● GIVEN REQUEST:
Write out these lines again, swapping every "common name" for "vernacular name" across all the material and leaving everything else unchanged.

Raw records
####

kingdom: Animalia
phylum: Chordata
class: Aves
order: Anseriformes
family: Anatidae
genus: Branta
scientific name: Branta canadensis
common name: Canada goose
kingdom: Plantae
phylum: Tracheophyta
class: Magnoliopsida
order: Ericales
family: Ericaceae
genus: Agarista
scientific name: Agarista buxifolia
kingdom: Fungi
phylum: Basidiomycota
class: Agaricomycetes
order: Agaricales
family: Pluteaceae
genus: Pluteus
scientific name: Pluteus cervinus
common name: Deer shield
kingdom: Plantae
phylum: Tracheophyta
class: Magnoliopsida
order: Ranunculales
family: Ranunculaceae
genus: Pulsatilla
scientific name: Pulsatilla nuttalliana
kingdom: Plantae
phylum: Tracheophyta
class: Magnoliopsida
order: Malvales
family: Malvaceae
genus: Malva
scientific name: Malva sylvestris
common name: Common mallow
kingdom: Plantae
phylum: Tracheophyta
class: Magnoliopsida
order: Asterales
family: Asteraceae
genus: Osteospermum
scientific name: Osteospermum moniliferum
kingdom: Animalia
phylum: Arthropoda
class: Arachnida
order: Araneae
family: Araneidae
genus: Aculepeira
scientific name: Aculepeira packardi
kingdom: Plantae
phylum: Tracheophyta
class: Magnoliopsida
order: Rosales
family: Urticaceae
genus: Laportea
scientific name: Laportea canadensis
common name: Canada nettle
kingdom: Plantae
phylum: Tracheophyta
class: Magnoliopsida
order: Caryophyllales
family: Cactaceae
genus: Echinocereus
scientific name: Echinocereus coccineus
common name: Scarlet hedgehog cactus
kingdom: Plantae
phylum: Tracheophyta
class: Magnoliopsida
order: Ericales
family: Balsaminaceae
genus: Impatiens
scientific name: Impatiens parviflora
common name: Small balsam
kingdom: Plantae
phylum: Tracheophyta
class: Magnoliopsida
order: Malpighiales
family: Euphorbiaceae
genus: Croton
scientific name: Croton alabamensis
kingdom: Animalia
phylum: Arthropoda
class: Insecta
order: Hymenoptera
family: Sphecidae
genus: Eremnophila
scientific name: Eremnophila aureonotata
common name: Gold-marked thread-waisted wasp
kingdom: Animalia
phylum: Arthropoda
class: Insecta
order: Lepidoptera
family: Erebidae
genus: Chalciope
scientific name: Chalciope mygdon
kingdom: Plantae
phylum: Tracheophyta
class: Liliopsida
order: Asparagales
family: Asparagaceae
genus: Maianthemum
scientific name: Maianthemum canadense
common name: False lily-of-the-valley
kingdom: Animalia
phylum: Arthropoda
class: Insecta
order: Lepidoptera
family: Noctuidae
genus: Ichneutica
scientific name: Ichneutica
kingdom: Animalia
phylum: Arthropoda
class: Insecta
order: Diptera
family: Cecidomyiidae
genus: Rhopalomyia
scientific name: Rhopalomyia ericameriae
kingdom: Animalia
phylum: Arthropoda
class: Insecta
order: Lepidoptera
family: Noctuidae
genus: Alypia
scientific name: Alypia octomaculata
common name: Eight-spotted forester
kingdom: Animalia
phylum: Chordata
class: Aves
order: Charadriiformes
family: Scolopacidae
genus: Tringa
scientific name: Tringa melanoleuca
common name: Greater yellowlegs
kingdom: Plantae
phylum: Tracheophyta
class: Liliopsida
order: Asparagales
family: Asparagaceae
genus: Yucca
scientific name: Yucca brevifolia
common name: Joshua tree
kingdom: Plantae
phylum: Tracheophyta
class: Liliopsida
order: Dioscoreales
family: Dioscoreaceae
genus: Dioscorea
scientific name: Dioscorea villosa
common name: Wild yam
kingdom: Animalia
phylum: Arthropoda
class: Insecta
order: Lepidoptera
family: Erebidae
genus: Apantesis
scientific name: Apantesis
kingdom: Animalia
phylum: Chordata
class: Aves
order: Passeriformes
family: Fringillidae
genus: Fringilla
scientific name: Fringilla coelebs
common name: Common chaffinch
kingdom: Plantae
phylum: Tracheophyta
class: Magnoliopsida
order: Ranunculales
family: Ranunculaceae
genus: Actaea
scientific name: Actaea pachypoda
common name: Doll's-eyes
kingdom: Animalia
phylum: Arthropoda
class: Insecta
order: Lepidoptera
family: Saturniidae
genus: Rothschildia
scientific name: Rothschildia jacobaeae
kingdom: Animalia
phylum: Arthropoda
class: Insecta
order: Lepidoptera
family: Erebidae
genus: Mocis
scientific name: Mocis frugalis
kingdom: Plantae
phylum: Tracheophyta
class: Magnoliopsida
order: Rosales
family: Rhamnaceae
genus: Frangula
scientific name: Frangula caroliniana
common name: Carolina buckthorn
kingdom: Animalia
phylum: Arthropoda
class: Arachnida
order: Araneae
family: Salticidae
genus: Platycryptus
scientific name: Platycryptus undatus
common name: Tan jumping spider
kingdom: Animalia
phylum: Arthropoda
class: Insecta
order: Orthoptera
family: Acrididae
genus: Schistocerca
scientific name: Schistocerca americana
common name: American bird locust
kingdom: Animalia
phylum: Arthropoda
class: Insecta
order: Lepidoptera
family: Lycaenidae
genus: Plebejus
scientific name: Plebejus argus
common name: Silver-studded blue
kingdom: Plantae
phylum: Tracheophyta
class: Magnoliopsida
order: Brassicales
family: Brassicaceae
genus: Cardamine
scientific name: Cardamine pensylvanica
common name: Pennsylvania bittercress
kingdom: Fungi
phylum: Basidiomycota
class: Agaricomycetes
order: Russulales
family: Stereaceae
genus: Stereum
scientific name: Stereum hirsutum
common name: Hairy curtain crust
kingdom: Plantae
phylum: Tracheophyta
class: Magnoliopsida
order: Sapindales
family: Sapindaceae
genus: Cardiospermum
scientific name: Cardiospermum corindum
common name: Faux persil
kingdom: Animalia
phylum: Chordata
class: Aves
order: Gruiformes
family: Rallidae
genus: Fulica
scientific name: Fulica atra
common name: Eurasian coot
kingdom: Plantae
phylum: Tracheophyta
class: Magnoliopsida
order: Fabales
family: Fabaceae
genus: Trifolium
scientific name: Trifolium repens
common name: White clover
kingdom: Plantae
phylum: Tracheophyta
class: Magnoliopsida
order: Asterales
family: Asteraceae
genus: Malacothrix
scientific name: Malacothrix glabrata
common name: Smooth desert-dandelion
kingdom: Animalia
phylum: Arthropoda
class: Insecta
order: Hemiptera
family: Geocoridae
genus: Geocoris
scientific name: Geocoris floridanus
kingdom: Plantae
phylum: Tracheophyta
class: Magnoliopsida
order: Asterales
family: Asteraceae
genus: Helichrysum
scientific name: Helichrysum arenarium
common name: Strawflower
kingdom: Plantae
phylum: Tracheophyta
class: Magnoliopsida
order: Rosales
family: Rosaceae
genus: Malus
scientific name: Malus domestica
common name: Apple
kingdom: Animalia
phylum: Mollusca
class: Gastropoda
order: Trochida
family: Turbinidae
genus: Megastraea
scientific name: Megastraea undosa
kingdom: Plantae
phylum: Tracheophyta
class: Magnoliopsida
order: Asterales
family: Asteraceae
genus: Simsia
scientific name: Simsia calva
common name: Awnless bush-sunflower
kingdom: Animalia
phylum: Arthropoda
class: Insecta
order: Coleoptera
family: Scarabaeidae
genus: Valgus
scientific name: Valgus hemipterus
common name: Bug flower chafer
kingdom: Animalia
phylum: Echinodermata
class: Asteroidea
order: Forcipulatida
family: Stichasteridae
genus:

####

● COMPLETED TASK:
kingdom: Animalia
phylum: Chordata
class: Aves
order: Anseriformes
family: Anatidae
genus: Branta
scientific name: Branta canadensis
vernacular name: Canada goose
kingdom: Plantae
phylum: Tracheophyta
class: Magnoliopsida
order: Ericales
family: Ericaceae
genus: Agarista
scientific name: Agarista buxifolia
kingdom: Fungi
phylum: Basidiomycota
class: Agaricomycetes
order: Agaricales
family: Pluteaceae
genus: Pluteus
scientific name: Pluteus cervinus
vernacular name: Deer shield
kingdom: Plantae
phylum: Tracheophyta
class: Magnoliopsida
order: Ranunculales
family: Ranunculaceae
genus: Pulsatilla
scientific name: Pulsatilla nuttalliana
kingdom: Plantae
phylum: Tracheophyta
class: Magnoliopsida
order: Malvales
family: Malvaceae
genus: Malva
scientific name: Malva sylvestris
vernacular name: Common mallow
kingdom: Plantae
phylum: Tracheophyta
class: Magnoliopsida
order: Asterales
family: Asteraceae
genus: Osteospermum
scientific name: Osteospermum moniliferum
kingdom: Animalia
phylum: Arthropoda
class: Arachnida
order: Araneae
family: Araneidae
genus: Aculepeira
scientific name: Aculepeira packardi
kingdom: Plantae
phylum: Tracheophyta
class: Magnoliopsida
order: Rosales
family: Urticaceae
genus: Laportea
scientific name: Laportea canadensis
vernacular name: Canada nettle
kingdom: Plantae
phylum: Tracheophyta
class: Magnoliopsida
order: Caryophyllales
family: Cactaceae
genus: Echinocereus
scientific name: Echinocereus coccineus
vernacular name: Scarlet hedgehog cactus
kingdom: Plantae
phylum: Tracheophyta
class: Magnoliopsida
order: Ericales
family: Balsaminaceae
genus: Impatiens
scientific name: Impatiens parviflora
vernacular name: Small balsam
kingdom: Plantae
phylum: Tracheophyta
class: Magnoliopsida
order: Malpighiales
family: Euphorbiaceae
genus: Croton
scientific name: Croton alabamensis
kingdom: Animalia
phylum: Arthropoda
class: Insecta
order: Hymenoptera
family: Sphecidae
genus: Eremnophila
scientific name: Eremnophila aureonotata
vernacular name: Gold-marked thread-waisted wasp
kingdom: Animalia
phylum: Arthropoda
class: Insecta
order: Lepidoptera
family: Erebidae
genus: Chalciope
scientific name: Chalciope mygdon
kingdom: Plantae
phylum: Tracheophyta
class: Liliopsida
order: Asparagales
family: Asparagaceae
genus: Maianthemum
scientific name: Maianthemum canadense
vernacular name: False lily-of-the-valley
kingdom: Animalia
phylum: Arthropoda
class: Insecta
order: Lepidoptera
family: Noctuidae
genus: Ichneutica
scientific name: Ichneutica
kingdom: Animalia
phylum: Arthropoda
class: Insecta
order: Diptera
family: Cecidomyiidae
genus: Rhopalomyia
scientific name: Rhopalomyia ericameriae
kingdom: Animalia
phylum: Arthropoda
class: Insecta
order: Lepidoptera
family: Noctuidae
genus: Alypia
scientific name: Alypia octomaculata
vernacular name: Eight-spotted forester
kingdom: Animalia
phylum: Chordata
class: Aves
order: Charadriiformes
family: Scolopacidae
genus: Tringa
scientific name: Tringa melanoleuca
vernacular name: Greater yellowlegs
kingdom: Plantae
phylum: Tracheophyta
class: Liliopsida
order: Asparagales
family: Asparagaceae
genus: Yucca
scientific name: Yucca brevifolia
vernacular name: Joshua tree
kingdom: Plantae
phylum: Tracheophyta
class: Liliopsida
order: Dioscoreales
family: Dioscoreaceae
genus: Dioscorea
scientific name: Dioscorea villosa
vernacular name: Wild yam
kingdom: Animalia
phylum: Arthropoda
class: Insecta
order: Lepidoptera
family: Erebidae
genus: Apantesis
scientific name: Apantesis
kingdom: Animalia
phylum: Chordata
class: Aves
order: Passeriformes
family: Fringillidae
genus: Fringilla
scientific name: Fringilla coelebs
vernacular name: Common chaffinch
kingdom: Plantae
phylum: Tracheophyta
class: Magnoliopsida
order: Ranunculales
family: Ranunculaceae
genus: Actaea
scientific name: Actaea pachypoda
vernacular name: Doll's-eyes
kingdom: Animalia
phylum: Arthropoda
class: Insecta
order: Lepidoptera
family: Saturniidae
genus: Rothschildia
scientific name: Rothschildia jacobaeae
kingdom: Animalia
phylum: Arthropoda
class: Insecta
order: Lepidoptera
family: Erebidae
genus: Mocis
scientific name: Mocis frugalis
kingdom: Plantae
phylum: Tracheophyta
class: Magnoliopsida
order: Rosales
family: Rhamnaceae
genus: Frangula
scientific name: Frangula caroliniana
vernacular name: Carolina buckthorn
kingdom: Animalia
phylum: Arthropoda
class: Arachnida
order: Araneae
family: Salticidae
genus: Platycryptus
scientific name: Platycryptus undatus
vernacular name: Tan jumping spider
kingdom: Animalia
phylum: Arthropoda
class: Insecta
order: Orthoptera
family: Acrididae
genus: Schistocerca
scientific name: Schistocerca americana
vernacular name: American bird locust
kingdom: Animalia
phylum: Arthropoda
class: Insecta
order: Lepidoptera
family: Lycaenidae
genus: Plebejus
scientific name: Plebejus argus
vernacular name: Silver-studded blue
kingdom: Plantae
phylum: Tracheophyta
class: Magnoliopsida
order: Brassicales
family: Brassicaceae
genus: Cardamine
scientific name: Cardamine pensylvanica
vernacular name: Pennsylvania bittercress
kingdom: Fungi
phylum: Basidiomycota
class: Agaricomycetes
order: Russulales
family: Stereaceae
genus: Stereum
scientific name: Stereum hirsutum
vernacular name: Hairy curtain crust
kingdom: Plantae
phylum: Tracheophyta
class: Magnoliopsida
order: Sapindales
family: Sapindaceae
genus: Cardiospermum
scientific name: Cardiospermum corindum
vernacular name: Faux persil
kingdom: Animalia
phylum: Chordata
class: Aves
order: Gruiformes
family: Rallidae
genus: Fulica
scientific name: Fulica atra
vernacular name: Eurasian coot
kingdom: Plantae
phylum: Tracheophyta
class: Magnoliopsida
order: Fabales
family: Fabaceae
genus: Trifolium
scientific name: Trifolium repens
vernacular name: White clover
kingdom: Plantae
phylum: Tracheophyta
class: Magnoliopsida
order: Asterales
family: Asteraceae
genus: Malacothrix
scientific name: Malacothrix glabrata
vernacular name: Smooth desert-dandelion
kingdom: Animalia
phylum: Arthropoda
class: Insecta
order: Hemiptera
family: Geocoridae
genus: Geocoris
scientific name: Geocoris floridanus
kingdom: Plantae
phylum: Tracheophyta
class: Magnoliopsida
order: Asterales
family: Asteraceae
genus: Helichrysum
scientific name: Helichrysum arenarium
vernacular name: Strawflower
kingdom: Plantae
phylum: Tracheophyta
class: Magnoliopsida
order: Rosales
family: Rosaceae
genus: Malus
scientific name: Malus domestica
vernacular name: Apple
kingdom: Animalia
phylum: Mollusca
class: Gastropoda
order: Trochida
family: Turbinidae
genus: Megastraea
scientific name: Megastraea undosa
kingdom: Plantae
phylum: Tracheophyta
class: Magnoliopsida
order: Asterales
family: Asteraceae
genus: Simsia
scientific name: Simsia calva
vernacular name: Awnless bush-sunflower
kingdom: Animalia
phylum: Arthropoda
class: Insecta
order: Coleoptera
family: Scarabaeidae
genus: Valgus
scientific name: Valgus hemipterus
vernacular name: Bug flower chafer
kingdom: Animalia
phylum: Echinodermata
class: Asteroidea
order: Forcipulatida
family: Stichasteridae
genus:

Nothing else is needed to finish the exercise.